My 3 are all little piggies so I do not add anything to their food. 

Have you tried ZP or Stella & Chewy's??


----------



## jesuschick (Dec 5, 2010)

I'd be happy to send you some ZP or S&C if you'd want to try it but I was remembering that you tried ZP before. Perhaps I am confusing her with another baby!


----------



## Missygal (May 19, 2011)

jesuschick said:


> I'd be happy to send you some ZP or S&C if you'd want to try it but I was remembering that you tried ZP before. Perhaps I am confusing her with another baby!

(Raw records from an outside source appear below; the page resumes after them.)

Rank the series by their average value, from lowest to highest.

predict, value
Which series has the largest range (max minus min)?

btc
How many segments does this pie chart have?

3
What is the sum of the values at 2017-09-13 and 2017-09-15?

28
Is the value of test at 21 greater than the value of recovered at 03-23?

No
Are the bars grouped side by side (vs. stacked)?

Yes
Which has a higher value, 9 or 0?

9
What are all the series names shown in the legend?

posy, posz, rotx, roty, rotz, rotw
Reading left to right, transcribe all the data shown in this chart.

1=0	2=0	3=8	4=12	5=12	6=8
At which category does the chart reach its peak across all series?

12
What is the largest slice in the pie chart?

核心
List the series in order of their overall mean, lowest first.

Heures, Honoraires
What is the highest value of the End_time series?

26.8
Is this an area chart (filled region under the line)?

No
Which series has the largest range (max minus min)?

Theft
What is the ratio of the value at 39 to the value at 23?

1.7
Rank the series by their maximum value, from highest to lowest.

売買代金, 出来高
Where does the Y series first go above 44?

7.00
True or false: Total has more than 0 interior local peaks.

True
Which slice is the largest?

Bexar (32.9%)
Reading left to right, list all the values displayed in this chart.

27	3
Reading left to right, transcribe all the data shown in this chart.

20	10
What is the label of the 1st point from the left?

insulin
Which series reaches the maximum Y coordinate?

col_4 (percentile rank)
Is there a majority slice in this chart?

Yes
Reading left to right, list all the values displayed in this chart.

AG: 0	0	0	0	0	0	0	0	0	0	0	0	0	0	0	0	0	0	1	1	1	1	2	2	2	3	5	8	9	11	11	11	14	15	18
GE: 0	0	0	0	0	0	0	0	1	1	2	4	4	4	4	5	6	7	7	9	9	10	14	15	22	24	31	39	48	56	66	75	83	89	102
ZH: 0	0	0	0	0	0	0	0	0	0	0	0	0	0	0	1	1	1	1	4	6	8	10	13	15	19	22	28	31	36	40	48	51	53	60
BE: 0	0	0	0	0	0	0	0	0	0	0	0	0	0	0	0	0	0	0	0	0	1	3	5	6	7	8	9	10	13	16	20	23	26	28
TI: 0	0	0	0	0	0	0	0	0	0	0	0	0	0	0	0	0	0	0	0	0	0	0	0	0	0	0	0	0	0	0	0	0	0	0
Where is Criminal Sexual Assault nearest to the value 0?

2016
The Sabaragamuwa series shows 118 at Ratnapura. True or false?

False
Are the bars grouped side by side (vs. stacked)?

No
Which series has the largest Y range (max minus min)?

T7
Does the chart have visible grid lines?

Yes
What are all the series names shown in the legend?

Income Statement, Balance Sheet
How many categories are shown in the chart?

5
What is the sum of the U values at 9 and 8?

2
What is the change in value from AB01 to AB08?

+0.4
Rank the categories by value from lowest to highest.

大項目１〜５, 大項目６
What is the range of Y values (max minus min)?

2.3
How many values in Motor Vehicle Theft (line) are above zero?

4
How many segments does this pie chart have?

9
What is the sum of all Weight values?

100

Oh ya cottage cheese, forgot vet mentioned that. I don't know what ZP is, will have to look it up.


----------



## Missygal (May 19, 2011)

I can get Stellas and Chewys, so I'll go get some tomorrow. Thanks


----------



## jesuschick (Dec 5, 2010)

ZP=Ziwipeak

My youngest was described as a hypoglycemic poor eater when we got her. I've put a half a pound on her. Well, she has done it to herself. She is the first one who wants to eat and the most vocal about it.

All of mine LOVE Ziwipeak!


----------



## jesuschick (Dec 5, 2010)

Some S&C crumbled in in some warm water would be great. Add cottage cheese if need be.


----------



## Missygal (May 19, 2011)

My husband might be able to pick up some of the frozen Stella's and Chewys tonight. Hopefully she will eat!!


----------



## Missygal (May 19, 2011)

Well she won't touch the Stella's and Chewys food. I must have the pickiest of Chi's!


----------